Dataset excerpts:
*** Block opens ***
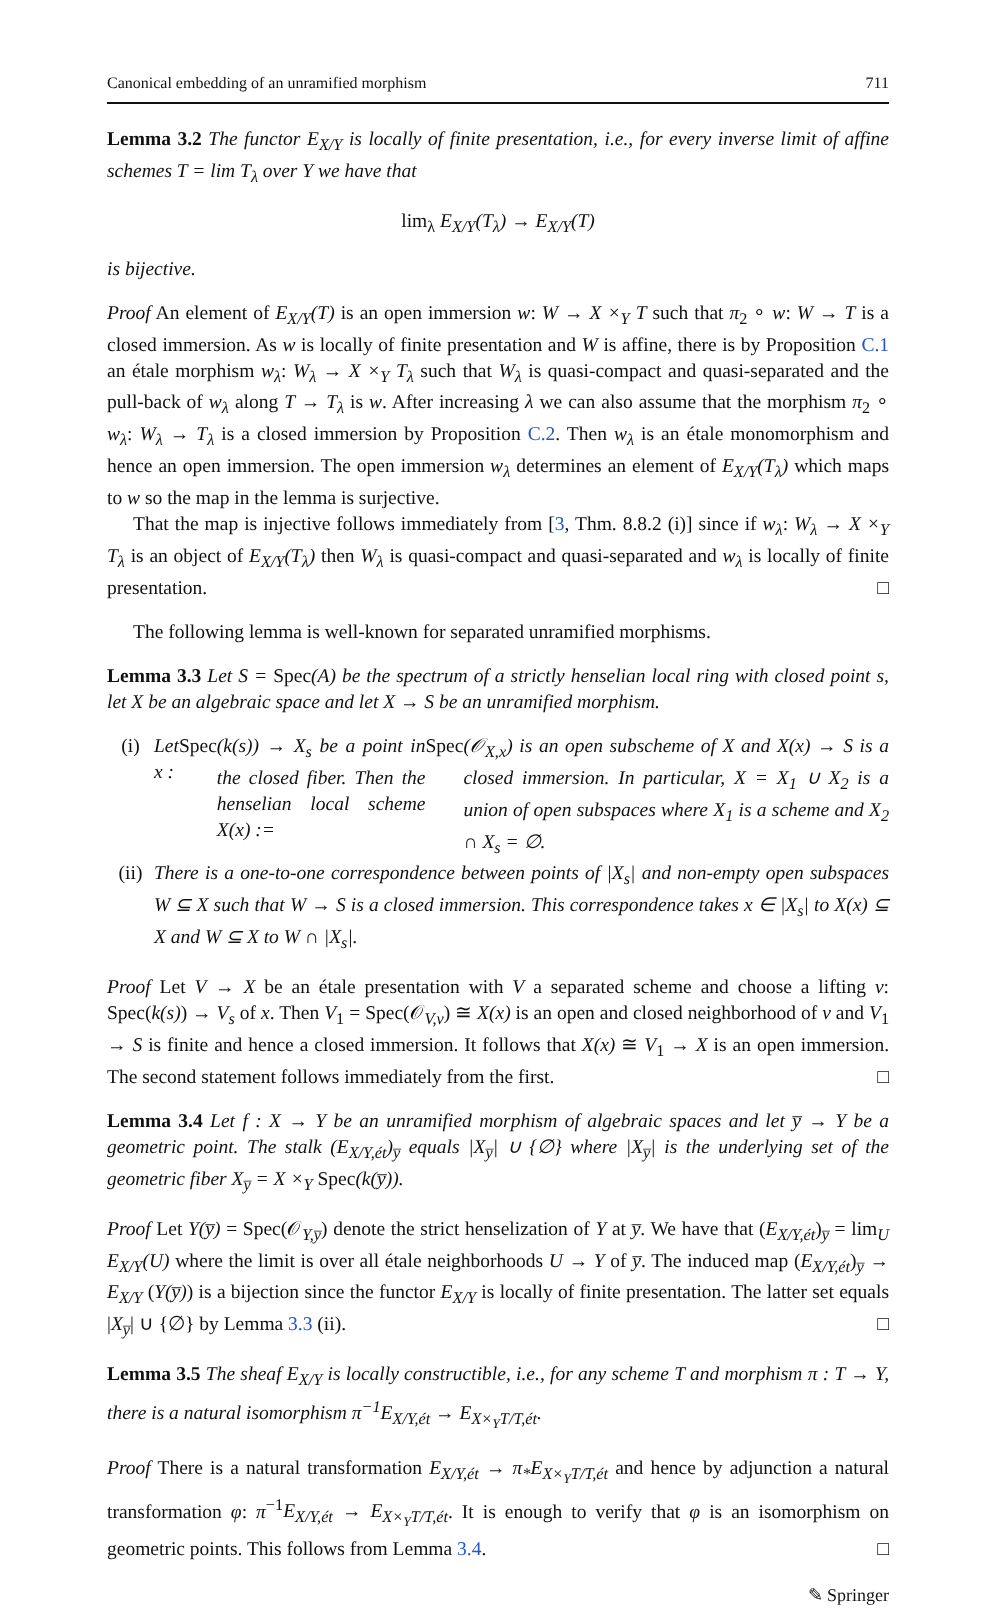Canonical embedding of an unramified morphism 711
Lemma 3.2 The functor E<sub>X/Y</sub> is locally of finite presentation, i.e., for every inverse limit of affine schemes T = lim T<sub>λ</sub> over Y we have that
lim<sub>λ</sub> E<sub>X/Y</sub>(T<sub>λ</sub>) → E<sub>X/Y</sub>(T)
is bijective.
Proof An element of E<sub>X/Y</sub>(T) is an open immersion w: W → X ×<sub>Y</sub> T such that π<sub>2</sub> ∘ w: W → T is a closed immersion. As w is locally of finite presentation and W is affine, there is by Proposition C.1 an étale morphism w<sub>λ</sub>: W<sub>λ</sub> → X ×<sub>Y</sub> T<sub>λ</sub> such that W<sub>λ</sub> is quasi-compact and quasi-separated and the pull-back of w<sub>λ</sub> along T → T<sub>λ</sub> is w. After increasing λ we can also assume that the morphism π<sub>2</sub> ∘ w<sub>λ</sub>: W<sub>λ</sub> → T<sub>λ</sub> is a closed immersion by Proposition C.2. Then w<sub>λ</sub> is an étale monomorphism and hence an open immersion. The open immersion w<sub>λ</sub> determines an element of E<sub>X/Y</sub>(T<sub>λ</sub>) which maps to w so the map in the lemma is surjective.
That the map is injective follows immediately from [3, Thm. 8.8.2 (i)] since if w<sub>λ</sub>: W<sub>λ</sub> → X ×<sub>Y</sub> T<sub>λ</sub> is an object of E<sub>X/Y</sub>(T<sub>λ</sub>) then W<sub>λ</sub> is quasi-compact and quasi-separated and w<sub>λ</sub> is locally of finite presentation. □
The following lemma is well-known for separated unramified morphisms.
Lemma 3.3 Let S = Spec(A) be the spectrum of a strictly henselian local ring with closed point s, let X be an algebraic space and let X → S be an unramified morphism.
(i) Let x : Spec (k(s)) → X<sub>s</sub> be a point in the closed fiber. Then the henselian local scheme X(x) := Spec (𝒪<sub>X,x</sub>) is an open subscheme of X and X(x) → S is a closed immersion. In particular, X = X<sub>1</sub> ∪ X<sub>2</sub> is a union of open subspaces where X<sub>1</sub> is a scheme and X<sub>2</sub> ∩ X<sub>s</sub> = ∅.
(ii) There is a one-to-one correspondence between points of |X<sub>s</sub>| and non-empty open subspaces W ⊆ X such that W → S is a closed immersion. This correspondence takes x ∈ |X<sub>s</sub>| to X(x) ⊆ X and W ⊆ X to W ∩ |X<sub>s</sub>|.
Proof Let V → X be an étale presentation with V a separated scheme and choose a lifting v: Spec(k(s)) → V<sub>s</sub> of x. Then V<sub>1</sub> = Spec(𝒪<sub>V,v</sub>) ≅ X(x) is an open and closed neighborhood of v and V<sub>1</sub> → S is finite and hence a closed immersion. It follows that X(x) ≅ V<sub>1</sub> → X is an open immersion. The second statement follows immediately from the first. □
Lemma 3.4 Let f : X → Y be an unramified morphism of algebraic spaces and let y̅ → Y be a geometric point. The stalk (E<sub>X/Y,ét</sub>)<sub>y̅</sub> equals |X<sub>y̅</sub>| ∪ {∅} where |X<sub>y̅</sub>| is the underlying set of the geometric fiber X<sub>y̅</sub> = X ×<sub>Y</sub> Spec(k(y̅)).
Proof Let Y(y̅) = Spec(𝒪<sub>Y,y̅</sub>) denote the strict henselization of Y at y̅. We have that (E<sub>X/Y,ét</sub>)<sub>y̅</sub> = lim<sub>U</sub> E<sub>X/Y</sub>(U) where the limit is over all étale neighborhoods U → Y of y̅. The induced map (E<sub>X/Y,ét</sub>)<sub>y̅</sub> → E<sub>X/Y</sub> (Y(y̅)) is a bijection since the functor E<sub>X/Y</sub> is locally of finite presentation. The latter set equals |X<sub>y̅</sub>| ∪ {∅} by Lemma 3.3 (ii). □
Lemma 3.5 The sheaf E<sub>X/Y</sub> is locally constructible, i.e., for any scheme T and morphism π : T → Y, there is a natural isomorphism π<sup>−1</sup>E<sub>X/Y,ét</sub> → E<sub>X×<sub>Y</sub>T/T,ét</sub>.
Proof There is a natural transformation E<sub>X/Y,ét</sub> → π<sub>*</sub>E<sub>X×<sub>Y</sub>T/T,ét</sub> and hence by adjunction a natural transformation φ: π<sup>−1</sup>E<sub>X/Y,ét</sub> → E<sub>X×<sub>Y</sub>T/T,ét</sub>. It is enough to verify that φ is an isomorphism on geometric points. This follows from Lemma 3.4. □
✎ Springer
*** Block closes ***
Problem to work on:
If the word "hence" is on a line above, return that line.

Solution for this problem:
Proof An element of E<sub>X/Y</sub>(T) is an open immersion w: W → X ×<sub>Y</sub> T such that π<sub>2</sub> ∘ w: W → T is a closed immersion. As w is locally of finite presentation and W is affine, there is by Proposition C.1 an étale morphism w<sub>λ</sub>: W<sub>λ</sub> → X ×<sub>Y</sub> T<sub>λ</sub> such that W<sub>λ</sub> is quasi-compact and quasi-separated and the pull-back of w<sub>λ</sub> along T → T<sub>λ</sub> is w. After increasing λ we can also assume that the morphism π<sub>2</sub> ∘ w<sub>λ</sub>: W<sub>λ</sub> → T<sub>λ</sub> is a closed immersion by Proposition C.2. Then w<sub>λ</sub> is an étale monomorphism and hence an open immersion. The open immersion w<sub>λ</sub> determines an element of E<sub>X/Y</sub>(T<sub>λ</sub>) which maps to w so the map in the lemma is surjective.
Proof Let V → X be an étale presentation with V a separated scheme and choose a lifting v: Spec(k(s)) → V<sub>s</sub> of x. Then V<sub>1</sub> = Spec(𝒪<sub>V,v</sub>) ≅ X(x) is an open and closed neighborhood of v and V<sub>1</sub> → S is finite and hence a closed immersion. It follows that X(x) ≅ V<sub>1</sub> → X is an open immersion. The second statement follows immediately from the first. □
Proof There is a natural transformation E<sub>X/Y,ét</sub> → π<sub>*</sub>E<sub>X×<sub>Y</sub>T/T,ét</sub> and hence by adjunction a natural transformation φ: π<sup>−1</sup>E<sub>X/Y,ét</sub> → E<sub>X×<sub>Y</sub>T/T,ét</sub>. It is enough to verify that φ is an isomorphism on geometric points. This follows from Lemma 3.4. □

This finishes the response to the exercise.